= Gedenke, Herr, wie es uns gehet, BWV 217 =

Church cantata by Johann Christoph Altnickol

Gedenke, Herr, wie es uns gehet (Be mindful of our condition, Lord), BWV 217, (Note: "BWV" is Bach-Werke-Verzeichnis, a thematic catalogue of Bach's works.) is a church cantata, formerly attributed to Johann Sebastian Bach. It is now attributed to Johann Christoph Altnickol, Bach's son-in-law.

== History and text ==
The unknown composer wrote this piece for the First Sunday after Epiphany. The librettist is also unknown.

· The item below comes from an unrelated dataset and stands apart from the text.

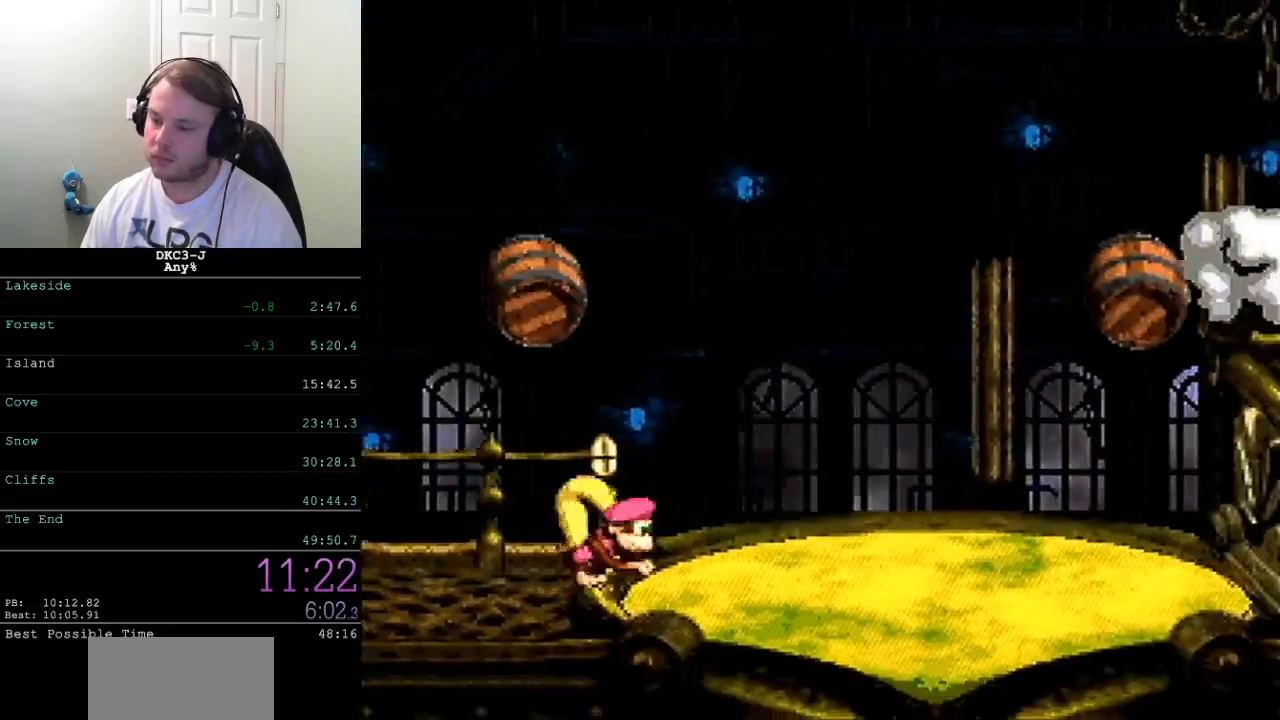
{"buttons": ["B", "Y", "DPAD_RIGHT"], "events": []}
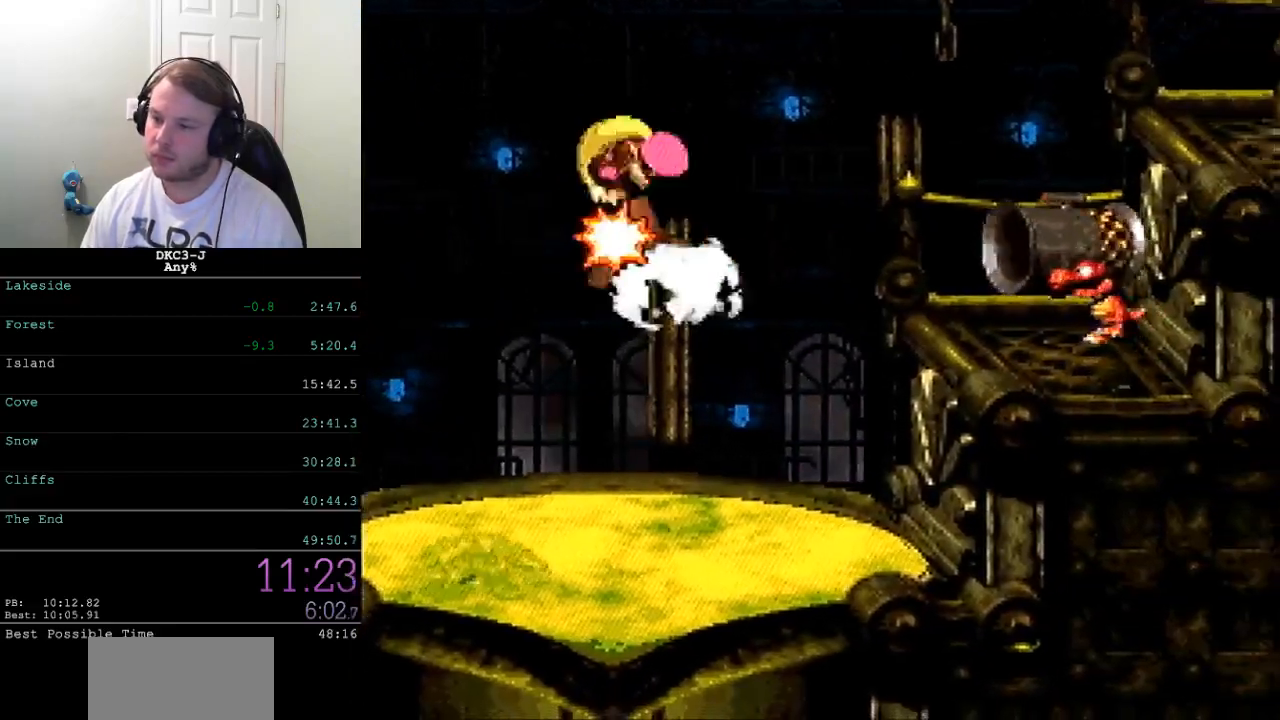
{"buttons": ["B", "Y", "DPAD_RIGHT"], "events": []}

== Scoring and structure ==
The cantata is scored for SATB soloists and choir, flauto traverso, two violins, viola and basso continuo.

It has five movements:
1. Chorus: Gedenke, Herr, wie es uns gehet
2. Recitativ (soprano): Ach, Jesus ist verloren
3. Aria (alto): Saget mir, beliebte Felder
4. Duet recitative and arioso (tenor and bass): Sei, kummervolles Herz, getrost
5. Chorus: Ändert euch, ihr Klagelieder

== Recording ==
- Alsfelder Vokalensemble / Steintor Barock Bremen, Wolfgang Helbich. The Apocryphal Bach Cantatas. CPO, 1991.